Since then, Ranuak has done increasingly well and his climb has been steady. During the Olympiad, Raunak’s role could well be to strike on the lower board. Given the team combination that raises visions of plenty of dramatic games, Raunak’s presence on the lower board could well be a blessing in disguise for India. Since Raunak’s skills in blitz and bullet are well known, these qualities could come handy in crunch situations.
Surya Shekhar Ganguly
He is one of the strongest and most experienced players in Indian chess. This will be his seventh Olympiad. He had won the bronze medal at the World Under-10 championship in 1991, before the Indian kids began to sweep the medals at age-group competitions. He won the National premier title for a record six times in a row.
S. P. Sethuraman was part of the team that won the historic bronze medal for India at the 2014 Chess Olympiad. He had lifted the World Under-16 title in 2009. He won the Asian championship in 2016; before him, only four Indians had won it.

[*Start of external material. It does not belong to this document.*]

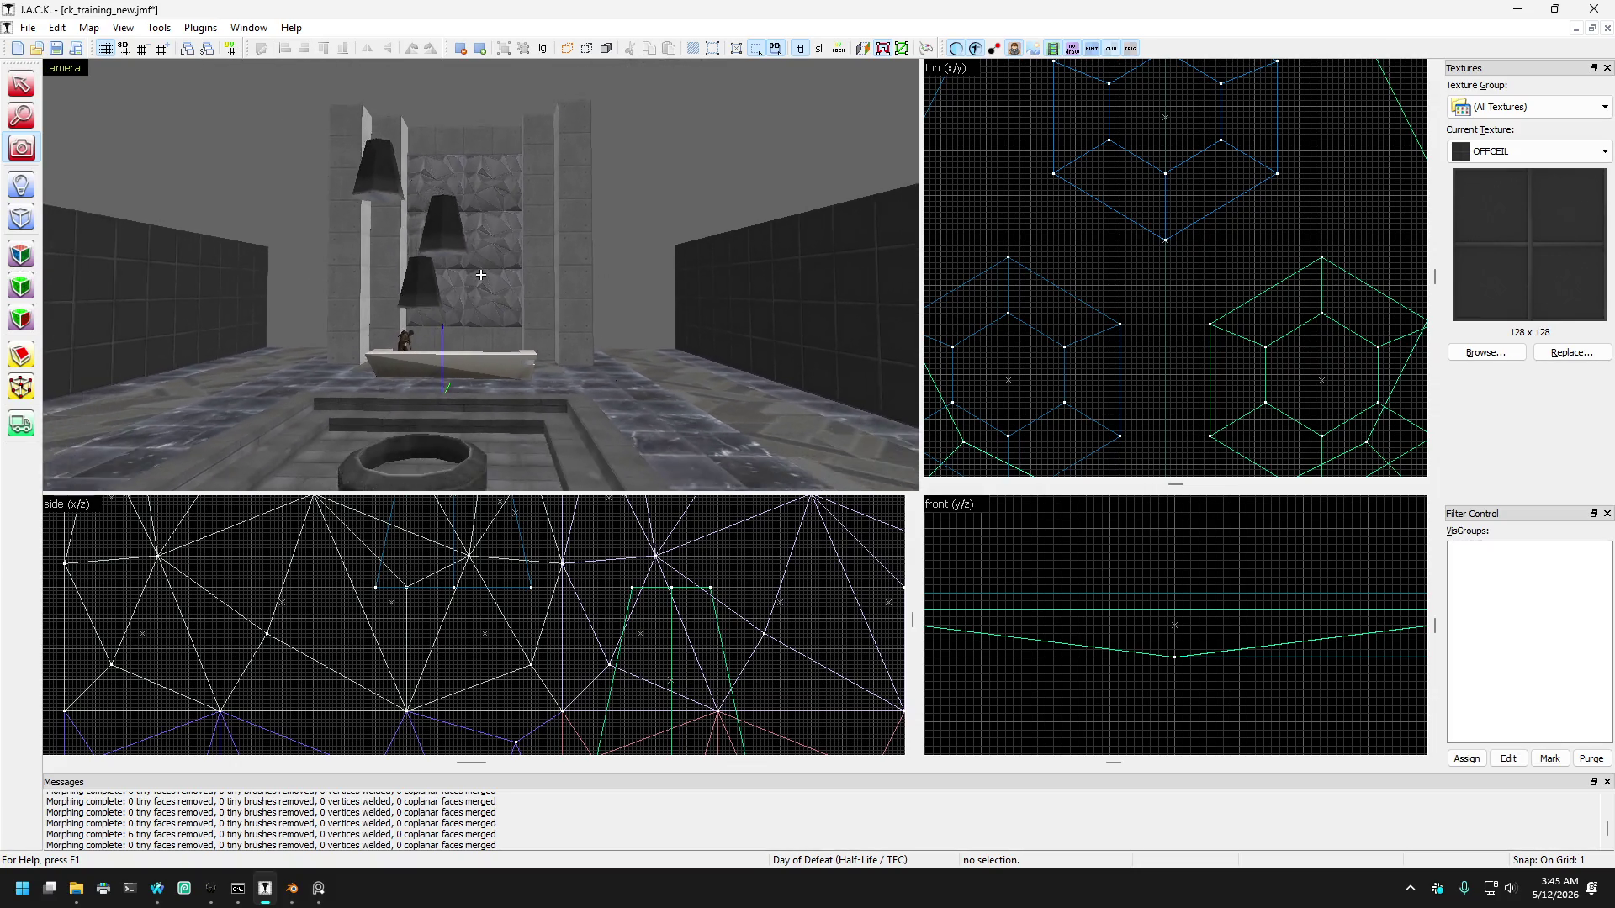
key(Right)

Karthikeyan Murali is a two-time World champion in age-group chess. He won the World Under-12 title in 2011 and the Under-16 title in 2013. He is also a two-time National premier champion (2015 and 2016). Outside the country he is perhaps best known for the stunning queen sacrifice he made against the current World No. 3 Alireza Firouza in the 2019 Asian championship, where he was the runner-up.
Abhijeet Gupta won the World junior championship in 2008. Only Viswanathan Anand and Harikrishna had won the prestigious title before him. In 2012, he won an individual silver medal at the Chess Olympiad. He is also a five-time Commonwealth champion.
Abhimanyu Puranik is one of India’s strongest young players. His FIDE rating of 2612 proves that. He was the runner-up at the World junior championship in 2018.